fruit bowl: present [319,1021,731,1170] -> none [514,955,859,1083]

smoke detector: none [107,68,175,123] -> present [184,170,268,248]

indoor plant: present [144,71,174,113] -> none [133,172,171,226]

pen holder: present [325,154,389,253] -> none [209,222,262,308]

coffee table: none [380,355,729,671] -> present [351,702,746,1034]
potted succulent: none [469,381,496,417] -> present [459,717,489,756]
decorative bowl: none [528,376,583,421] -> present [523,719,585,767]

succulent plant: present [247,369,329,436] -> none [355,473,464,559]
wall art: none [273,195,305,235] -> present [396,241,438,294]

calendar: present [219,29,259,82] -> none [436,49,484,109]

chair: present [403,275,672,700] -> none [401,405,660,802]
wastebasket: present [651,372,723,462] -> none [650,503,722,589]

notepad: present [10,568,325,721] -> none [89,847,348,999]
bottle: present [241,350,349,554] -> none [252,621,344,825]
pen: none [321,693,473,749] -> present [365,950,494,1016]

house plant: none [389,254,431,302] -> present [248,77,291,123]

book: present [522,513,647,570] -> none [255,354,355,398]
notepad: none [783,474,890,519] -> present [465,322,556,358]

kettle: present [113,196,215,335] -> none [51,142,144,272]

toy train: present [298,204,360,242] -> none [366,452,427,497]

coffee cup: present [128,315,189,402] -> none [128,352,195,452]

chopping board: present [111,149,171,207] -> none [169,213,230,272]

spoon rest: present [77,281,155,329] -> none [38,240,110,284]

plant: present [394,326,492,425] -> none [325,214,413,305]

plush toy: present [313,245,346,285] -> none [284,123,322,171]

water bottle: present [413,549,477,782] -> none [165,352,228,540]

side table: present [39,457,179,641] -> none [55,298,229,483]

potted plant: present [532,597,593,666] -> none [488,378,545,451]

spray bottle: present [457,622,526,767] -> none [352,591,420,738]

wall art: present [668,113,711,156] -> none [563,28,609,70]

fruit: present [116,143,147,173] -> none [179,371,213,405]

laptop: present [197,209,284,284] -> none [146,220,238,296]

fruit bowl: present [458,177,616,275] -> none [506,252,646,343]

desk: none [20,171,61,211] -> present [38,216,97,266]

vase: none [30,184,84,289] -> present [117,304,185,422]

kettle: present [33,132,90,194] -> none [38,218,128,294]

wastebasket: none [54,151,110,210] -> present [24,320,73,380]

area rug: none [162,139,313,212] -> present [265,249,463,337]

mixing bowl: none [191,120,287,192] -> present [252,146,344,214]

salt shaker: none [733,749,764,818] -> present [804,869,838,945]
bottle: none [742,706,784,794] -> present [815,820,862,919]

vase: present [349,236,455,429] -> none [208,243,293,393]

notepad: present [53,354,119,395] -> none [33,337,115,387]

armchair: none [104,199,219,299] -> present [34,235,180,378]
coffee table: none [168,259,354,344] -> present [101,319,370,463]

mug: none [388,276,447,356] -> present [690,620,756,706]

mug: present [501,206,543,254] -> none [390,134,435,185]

Exercise objective. The data above should be copied out with complete accuracy.

Solution to this task.
fruit bowl: present [319,1021,731,1170] -> none [514,955,859,1083]

smoke detector: none [107,68,175,123] -> present [184,170,268,248]

indoor plant: present [144,71,174,113] -> none [133,172,171,226]

pen holder: present [325,154,389,253] -> none [209,222,262,308]

coffee table: none [380,355,729,671] -> present [351,702,746,1034]
potted succulent: none [469,381,496,417] -> present [459,717,489,756]
decorative bowl: none [528,376,583,421] -> present [523,719,585,767]

succulent plant: present [247,369,329,436] -> none [355,473,464,559]
wall art: none [273,195,305,235] -> present [396,241,438,294]

calendar: present [219,29,259,82] -> none [436,49,484,109]

chair: present [403,275,672,700] -> none [401,405,660,802]
wastebasket: present [651,372,723,462] -> none [650,503,722,589]

notepad: present [10,568,325,721] -> none [89,847,348,999]
bottle: present [241,350,349,554] -> none [252,621,344,825]
pen: none [321,693,473,749] -> present [365,950,494,1016]

house plant: none [389,254,431,302] -> present [248,77,291,123]

book: present [522,513,647,570] -> none [255,354,355,398]
notepad: none [783,474,890,519] -> present [465,322,556,358]

kettle: present [113,196,215,335] -> none [51,142,144,272]

toy train: present [298,204,360,242] -> none [366,452,427,497]

coffee cup: present [128,315,189,402] -> none [128,352,195,452]

chopping board: present [111,149,171,207] -> none [169,213,230,272]

spoon rest: present [77,281,155,329] -> none [38,240,110,284]

plant: present [394,326,492,425] -> none [325,214,413,305]

plush toy: present [313,245,346,285] -> none [284,123,322,171]

water bottle: present [413,549,477,782] -> none [165,352,228,540]

side table: present [39,457,179,641] -> none [55,298,229,483]

potted plant: present [532,597,593,666] -> none [488,378,545,451]

spray bottle: present [457,622,526,767] -> none [352,591,420,738]

wall art: present [668,113,711,156] -> none [563,28,609,70]

fruit: present [116,143,147,173] -> none [179,371,213,405]

laptop: present [197,209,284,284] -> none [146,220,238,296]

fruit bowl: present [458,177,616,275] -> none [506,252,646,343]

desk: none [20,171,61,211] -> present [38,216,97,266]

vase: none [30,184,84,289] -> present [117,304,185,422]

kettle: present [33,132,90,194] -> none [38,218,128,294]

wastebasket: none [54,151,110,210] -> present [24,320,73,380]

area rug: none [162,139,313,212] -> present [265,249,463,337]

mixing bowl: none [191,120,287,192] -> present [252,146,344,214]

salt shaker: none [733,749,764,818] -> present [804,869,838,945]
bottle: none [742,706,784,794] -> present [815,820,862,919]

vase: present [349,236,455,429] -> none [208,243,293,393]

notepad: present [53,354,119,395] -> none [33,337,115,387]

armchair: none [104,199,219,299] -> present [34,235,180,378]
coffee table: none [168,259,354,344] -> present [101,319,370,463]

mug: none [388,276,447,356] -> present [690,620,756,706]

mug: present [501,206,543,254] -> none [390,134,435,185]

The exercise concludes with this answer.